_Action item_. Quote every line below, from the one containing "Miss Quebramar Cup 2026" down to the one containing "Registrations Now", keeping each character unchanged.

_Data extract_.
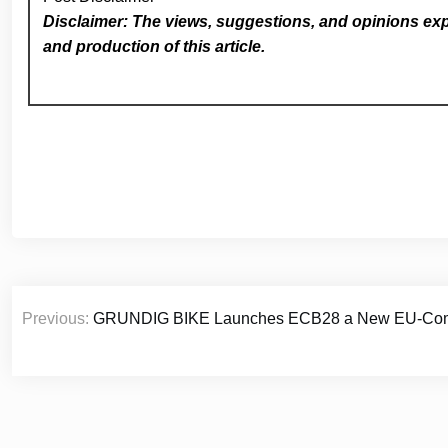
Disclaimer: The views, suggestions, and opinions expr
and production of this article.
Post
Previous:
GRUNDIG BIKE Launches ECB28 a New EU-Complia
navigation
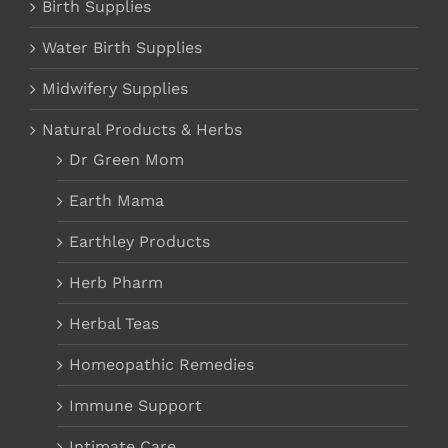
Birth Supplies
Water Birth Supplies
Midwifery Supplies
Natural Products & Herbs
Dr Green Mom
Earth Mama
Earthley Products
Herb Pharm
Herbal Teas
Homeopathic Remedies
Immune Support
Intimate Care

--

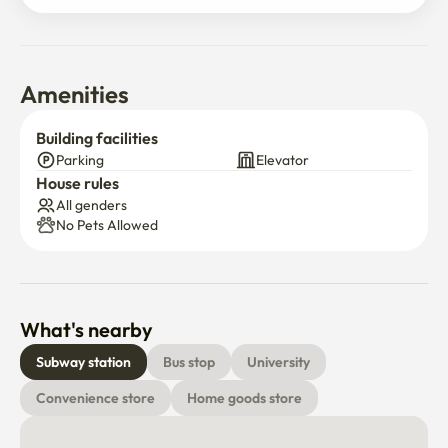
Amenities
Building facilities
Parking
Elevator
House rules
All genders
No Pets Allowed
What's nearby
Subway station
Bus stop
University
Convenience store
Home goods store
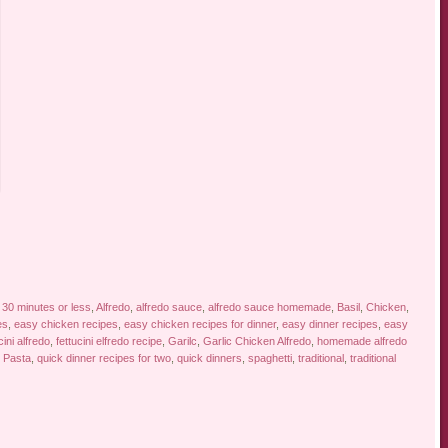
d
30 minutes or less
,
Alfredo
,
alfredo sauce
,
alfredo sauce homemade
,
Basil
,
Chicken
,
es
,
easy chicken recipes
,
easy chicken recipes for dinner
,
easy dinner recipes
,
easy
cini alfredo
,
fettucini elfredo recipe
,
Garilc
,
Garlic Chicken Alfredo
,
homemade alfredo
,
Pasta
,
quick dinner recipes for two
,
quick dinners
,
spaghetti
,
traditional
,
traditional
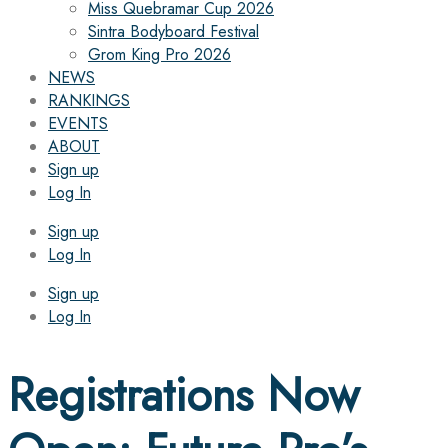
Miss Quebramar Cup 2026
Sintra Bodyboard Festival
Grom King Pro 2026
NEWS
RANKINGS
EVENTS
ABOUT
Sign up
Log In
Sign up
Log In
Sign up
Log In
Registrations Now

_Task output_.
Miss Quebramar Cup 2026
Sintra Bodyboard Festival
Grom King Pro 2026
NEWS
RANKINGS
EVENTS
ABOUT
Sign up
Log In
Sign up
Log In
Sign up
Log In
Registrations Now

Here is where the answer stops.